Markdown formatting examples

This post demonstrates every formatting option available. Use it as a reference when writing.

Headings

Above is an h2. Below are h3 and h4:

This is an h3 heading

This is an h4 heading

Use headings to structure long posts. Don’t skip levels (e.g., don’t go from h2 to h4).

Text formatting

Regular paragraph text. You can use bold text for emphasis, italic text for titles or subtle emphasis, and bold italic when you really mean it.

You can also use inline code for technical terms, file names like config.json, or short code snippets like const x = 42.

This is a blockquote. Use it for pulling out key insights, quoting others, or setting apart important ideas. It creates visual hierarchy and gives readers a place to pause.

Here’s a paragraph with a link to an external site and a link to another page on this site.

Lists

Unordered lists

Things I care about:

  • Clarity in communication
  • Systems that scale
  • Code that reads like prose
  • Deleting more than I write

Nested unordered list:

  • First level item
    • Second level item
    • Another second level
      • Third level, if you need it
  • Back to first level

Ordered lists

Steps to deploy:

  1. Write your content in Markdown
  2. Commit to the repository
  3. Push to main branch
  4. Vercel builds automatically
  5. Live in 30 seconds

Nested ordered list:

  1. Planning phase
    1. Define requirements
    2. Sketch architecture
    3. Identify risks
  2. Implementation phase
    1. Write code
    2. Write tests
    3. Refactor
  3. Deployment phase

Mixed lists

  • Unordered parent
    1. Ordered child one
    2. Ordered child two
  • Another unordered parent

Code blocks

Inline code was shown above.
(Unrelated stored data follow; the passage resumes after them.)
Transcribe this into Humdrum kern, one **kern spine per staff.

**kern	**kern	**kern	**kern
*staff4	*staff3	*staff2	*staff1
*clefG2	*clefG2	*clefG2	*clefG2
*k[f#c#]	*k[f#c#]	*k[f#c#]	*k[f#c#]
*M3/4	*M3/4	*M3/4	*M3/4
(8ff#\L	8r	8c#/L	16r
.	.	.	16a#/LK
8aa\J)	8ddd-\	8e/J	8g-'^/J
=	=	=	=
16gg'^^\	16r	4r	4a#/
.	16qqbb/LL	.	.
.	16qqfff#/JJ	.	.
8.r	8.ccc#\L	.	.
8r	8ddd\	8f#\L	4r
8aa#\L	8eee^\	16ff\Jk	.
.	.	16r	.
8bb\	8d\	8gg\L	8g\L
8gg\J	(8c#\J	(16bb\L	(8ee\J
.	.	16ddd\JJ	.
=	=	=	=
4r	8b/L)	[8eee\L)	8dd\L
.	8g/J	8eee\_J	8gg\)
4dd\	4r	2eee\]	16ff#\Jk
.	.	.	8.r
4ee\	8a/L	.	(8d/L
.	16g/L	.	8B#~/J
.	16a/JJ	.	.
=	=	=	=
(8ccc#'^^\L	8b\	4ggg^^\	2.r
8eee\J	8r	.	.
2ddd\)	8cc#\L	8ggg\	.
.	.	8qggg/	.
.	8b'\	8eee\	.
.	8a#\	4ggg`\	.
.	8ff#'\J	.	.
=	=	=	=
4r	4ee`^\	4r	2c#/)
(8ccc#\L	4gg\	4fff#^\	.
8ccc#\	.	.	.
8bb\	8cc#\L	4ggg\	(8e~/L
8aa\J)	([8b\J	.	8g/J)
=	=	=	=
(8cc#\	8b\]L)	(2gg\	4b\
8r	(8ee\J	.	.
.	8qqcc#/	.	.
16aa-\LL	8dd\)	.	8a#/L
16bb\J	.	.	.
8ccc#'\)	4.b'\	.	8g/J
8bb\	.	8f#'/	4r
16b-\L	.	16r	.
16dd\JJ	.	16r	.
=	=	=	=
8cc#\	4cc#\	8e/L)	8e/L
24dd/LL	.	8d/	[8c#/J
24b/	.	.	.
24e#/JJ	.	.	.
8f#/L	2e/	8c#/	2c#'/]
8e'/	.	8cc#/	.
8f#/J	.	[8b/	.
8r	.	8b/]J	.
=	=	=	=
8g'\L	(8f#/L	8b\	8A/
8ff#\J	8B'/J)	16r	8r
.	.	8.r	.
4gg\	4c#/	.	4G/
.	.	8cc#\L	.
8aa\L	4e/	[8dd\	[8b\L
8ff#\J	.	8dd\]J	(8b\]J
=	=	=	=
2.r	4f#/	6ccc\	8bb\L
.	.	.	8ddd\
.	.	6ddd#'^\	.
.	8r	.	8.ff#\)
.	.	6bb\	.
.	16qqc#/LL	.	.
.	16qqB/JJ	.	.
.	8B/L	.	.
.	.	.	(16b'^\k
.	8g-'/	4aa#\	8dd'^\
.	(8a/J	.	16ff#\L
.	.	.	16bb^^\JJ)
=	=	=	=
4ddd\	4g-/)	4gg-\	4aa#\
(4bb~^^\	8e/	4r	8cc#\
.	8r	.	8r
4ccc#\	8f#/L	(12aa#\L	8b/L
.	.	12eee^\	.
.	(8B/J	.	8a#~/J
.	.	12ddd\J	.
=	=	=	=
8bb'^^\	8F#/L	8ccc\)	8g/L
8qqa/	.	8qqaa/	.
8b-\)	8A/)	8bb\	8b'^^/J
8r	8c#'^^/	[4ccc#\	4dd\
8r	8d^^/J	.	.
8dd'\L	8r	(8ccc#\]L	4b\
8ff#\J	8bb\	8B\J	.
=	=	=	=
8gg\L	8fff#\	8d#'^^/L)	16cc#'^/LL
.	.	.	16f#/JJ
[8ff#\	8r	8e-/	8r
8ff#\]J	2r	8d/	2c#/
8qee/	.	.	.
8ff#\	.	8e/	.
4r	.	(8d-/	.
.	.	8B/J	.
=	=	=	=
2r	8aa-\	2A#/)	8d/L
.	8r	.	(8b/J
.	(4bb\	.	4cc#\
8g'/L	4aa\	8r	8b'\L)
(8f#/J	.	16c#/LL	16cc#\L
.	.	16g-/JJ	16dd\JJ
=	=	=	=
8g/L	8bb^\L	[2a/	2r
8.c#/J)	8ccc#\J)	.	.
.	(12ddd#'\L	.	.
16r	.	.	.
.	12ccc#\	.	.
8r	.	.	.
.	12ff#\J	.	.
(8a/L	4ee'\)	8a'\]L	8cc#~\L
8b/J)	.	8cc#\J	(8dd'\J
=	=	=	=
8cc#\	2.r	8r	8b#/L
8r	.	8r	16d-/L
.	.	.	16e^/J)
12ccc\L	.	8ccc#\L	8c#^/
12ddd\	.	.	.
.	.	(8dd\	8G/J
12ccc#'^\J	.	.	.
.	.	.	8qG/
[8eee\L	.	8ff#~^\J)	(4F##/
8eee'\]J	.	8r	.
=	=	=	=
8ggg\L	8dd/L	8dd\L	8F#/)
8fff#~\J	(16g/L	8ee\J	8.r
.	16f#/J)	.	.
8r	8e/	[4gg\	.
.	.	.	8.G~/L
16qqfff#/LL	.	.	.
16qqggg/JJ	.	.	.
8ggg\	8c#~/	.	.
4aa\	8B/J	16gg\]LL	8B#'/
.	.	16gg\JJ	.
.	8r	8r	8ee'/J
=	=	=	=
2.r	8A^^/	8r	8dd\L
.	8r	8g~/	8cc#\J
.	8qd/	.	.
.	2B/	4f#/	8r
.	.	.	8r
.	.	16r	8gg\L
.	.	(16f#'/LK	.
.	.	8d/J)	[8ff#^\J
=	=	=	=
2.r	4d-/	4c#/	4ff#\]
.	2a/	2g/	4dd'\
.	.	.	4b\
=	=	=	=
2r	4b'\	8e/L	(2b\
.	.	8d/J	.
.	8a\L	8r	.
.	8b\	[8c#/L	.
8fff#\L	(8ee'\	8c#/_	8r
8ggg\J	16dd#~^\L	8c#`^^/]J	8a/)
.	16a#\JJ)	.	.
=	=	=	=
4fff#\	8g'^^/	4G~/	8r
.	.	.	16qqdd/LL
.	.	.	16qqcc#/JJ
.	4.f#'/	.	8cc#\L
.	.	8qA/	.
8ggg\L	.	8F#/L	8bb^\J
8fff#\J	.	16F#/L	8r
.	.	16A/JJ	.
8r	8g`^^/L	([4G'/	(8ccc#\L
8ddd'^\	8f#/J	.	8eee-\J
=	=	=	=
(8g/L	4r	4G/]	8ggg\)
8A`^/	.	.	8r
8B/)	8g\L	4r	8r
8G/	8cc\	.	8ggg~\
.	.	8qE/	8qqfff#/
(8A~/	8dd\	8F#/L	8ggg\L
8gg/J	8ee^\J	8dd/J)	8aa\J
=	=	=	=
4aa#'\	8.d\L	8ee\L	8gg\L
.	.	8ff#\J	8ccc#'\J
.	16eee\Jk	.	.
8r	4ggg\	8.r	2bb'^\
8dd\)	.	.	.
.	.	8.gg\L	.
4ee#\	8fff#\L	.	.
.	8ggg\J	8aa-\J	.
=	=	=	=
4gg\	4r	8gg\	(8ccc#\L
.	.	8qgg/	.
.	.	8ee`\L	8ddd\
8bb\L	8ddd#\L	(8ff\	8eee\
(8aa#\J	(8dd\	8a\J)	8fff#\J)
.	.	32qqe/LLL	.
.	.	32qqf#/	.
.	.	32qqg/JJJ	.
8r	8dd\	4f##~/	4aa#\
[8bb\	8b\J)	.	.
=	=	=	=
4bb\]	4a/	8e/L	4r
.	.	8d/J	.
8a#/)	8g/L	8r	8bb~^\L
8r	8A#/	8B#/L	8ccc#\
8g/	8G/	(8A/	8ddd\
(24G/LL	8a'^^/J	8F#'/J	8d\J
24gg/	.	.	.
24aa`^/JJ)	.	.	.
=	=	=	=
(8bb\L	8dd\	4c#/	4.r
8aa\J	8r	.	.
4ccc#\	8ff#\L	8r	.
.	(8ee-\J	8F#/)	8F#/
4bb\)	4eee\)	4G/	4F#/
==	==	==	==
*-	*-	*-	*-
For longer code, use fenced code blocks:

function greet(name) {
  return `Hello, ${name}!`;
}

const message = greet('world');
console.log(message);

Python example:

def fibonacci(n):
    if n <= 1:
        return n
    return fibonacci(n - 1) + fibonacci(n - 2)

# Print first 10 numbers
for i in range(10):
    print(fibonacci(i))

Shell commands:

# Install dependencies
npm install

# Run development server
npm run dev

# Build for production
npm run build

Images

Images can be added from the public/ folder or external URLs.

Local image (place files in public/images/):

Alt text for accessibility

External image:

A sample image from Unsplash

Images with captions (using italics below):

Code on a screen A developer’s natural habitat: code on screen, coffee nearby.

Horizontal rules

Use horizontal rules to create visual breaks between sections:


Content continues after the break.

Tables

FeatureStatusNotes
MarkdownDoneFull support
TagsDoneFilterable
RSSDoneAuto-generated
SearchPlannedFuture addition

Right-aligned and centered columns:

LeftCenterRight
TextTextText
MoreMoreMore

Special characters

You can use HTML entities or just type Unicode directly:

  • Em dash: —
  • En dash: –
  • Ellipsis: …
  • Arrows: → ← ↑ ↓
  • Quotes: “curly” vs “straight”

Combining elements

A real post might combine several elements. For example, here’s a technical explanation:

How the build process works

When you run npm run build, Astro:

  1. Collects content from src/content/
  2. Validates frontmatter against your schema
  3. Renders Markdown to HTML
  4. Generates static pages for each route

The entire site builds in under 3 seconds. Static sites are fast.

Key files involved:

  • astro.config.mjs — main configuration
  • src/content.config.ts — content schemas
  • src/pages/**/*.astro — route definitions
# Watch the build happen
npm run build -- --verbose

That covers the main formatting options. Delete this post when you’re comfortable with the syntax, or keep it as a reference.